The idea is to have multiple instances of the same ASP.NET server interface with one another and coordinate execution of tasks in a distributed and parallel way.
- Leader Election
- Using gRPC instead of HTTP api calls
- Service discovery (as an automatic way of creating a list of instances)
- Authorization and Authentication
- Use of a database to save tasks and their progress
- Also used to schedule tasks
- Implement queues for better concurrency
- Execution of tasks
- Implementing more algorithms for Leader Election
- Instantiating instances using dynamically created ids instead of hard-coded ids
- Consensus Protocols
Currently, since the number of nodes (n) is known, we use the simplest algorithm for known number of nodes to elect a leader
- Upon startup or upon leader failure, all nodes will send (flood) their ids to other nodes
- Upon reception of another node's id, select the larger id as the leader
- At the end of n^2 network calls, each node will have elected the largest id seen as the leader id.
Leader election is useful to ensure that even upon failure of the leader node, our system functions properly. Note that whenever we start up a new node, we have to run leader election again because the new node's id could be larger than our current leader node's id.
- All nodes will attempt to acquire a session and the lock on consul
- Only the first node will get access to the KV pair behind the lock a. The first node will leave behind its id in the KV pair b. The first node will then release the lock for all other nodes to enter
- All nodes who enter the lock to observe the KV pair will see the id of the first node which is now the leader
- All nodes will have a heartbeat to the leader as well as a check to see if the node is still the leader a. The heartbeat is to ensure that nodes will immediately know when the leader node has failed b. The check is if the leader node somehow comes back online in the time between leader failure and leader checking i. Without check: leader failure -> all other nodes deem leader as failed -> new leader is elected -> old leader comes back online -> late node sees old leader is still online -> Split brain will occur ii. With check: leader failure -> all other nodes deem leader as failed -> new leader is elected -> old leader comes back online -> late node sees old leader is still online -> checks if old leader recognizes itself as leader (returns false) -> goes to check KV Pair to find new leader
- All idle nodes will then attempt to acquire a session and the lock on consul
- First node will become the leader
- All nodes that are late to the election will still be able to find the new leader id in the KV pair
Change the KV pair from one leaderId to an array of multiple leaderIds where nodes that enter can leave their id in if there is a space.
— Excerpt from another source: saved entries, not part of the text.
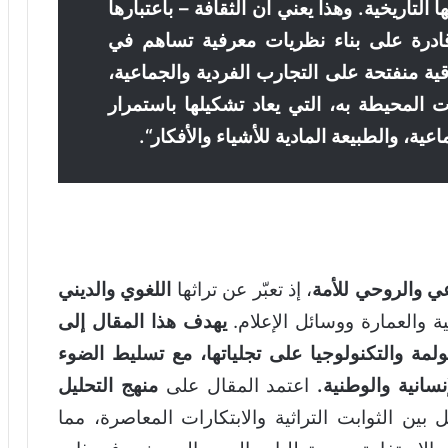
لتاريخية. وهذا يعني أن الثقافة – باعتبارها
 قادرة على بناء نظريات معرفية تساهم في
قية منفتحة على التجارب الفردية والجماعية،
ت المحيطة به، التي يعاد تشكيلها باستمرار
ية، والطبيعة المادية للأشياء والأفكار“.
اعي والروحي للأمة
، إذ تعبّر عن تراثها
اللغوي والديني
نية والعمارة ووسائل الإعلام.
يهدف هذا المقال إلى
لعولمة والتكنولوجيا على تجلياتها، مع تسليط الضوء
سانية والوطنية.
اعتمد المقال على
منهج التحليل
 بين الثوابت التراثية والابتكارات المعاصرة، مما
From here on, tasks refer to the original description of a workable task that a node can run, while jobs refer to the singular instance of a task being executed.
e.g. A task can be SendTelegramMessageTask which sends a telegram message from a bot to all subscribers. The task can be then scheduled for a daily execution. A job is then the SendTelegramMessageTask that executed on a specific day (e.g. 16/11/2024 11pm).
Let M > N mean that task M has to occur before task N.
- Ability to execute different tasks types
- One-time single task execution
- Scheduled single task execution
- Scheduled and one-time chained tasks
- e.g. Cases like A > B, C > D should execute in order where A is before B and C, and B and C execute before D
- Scheduled and one-time batched tasks/jobs
- e.g. Batching jobs A, B and C ensure that all 3 jobs only execute to completion if all three jobs are executable.
- Capabilities of tasks
- Allow to define retry logic on failure of task
- Allow for define retry logic on failure of node
- Allow for auto-queuing of scheduled tasks and child tasks upon completion of parent tasks
- Able to track tasks based on
- Who created a task created and when
- Who scheduled a task and when
- State of the task job (Pending, In progress, Completed)
- Which task depends on it (e.g. if A > B > C, then checking C, we can see A and B as its dependencies)
- Allow to define retry logic for chained tasks
- e.g. If one task fails, should the rest of the tasks be executed or should the task be retried
Current focuses:
- One time tasks
- Retries of nodes from transient failures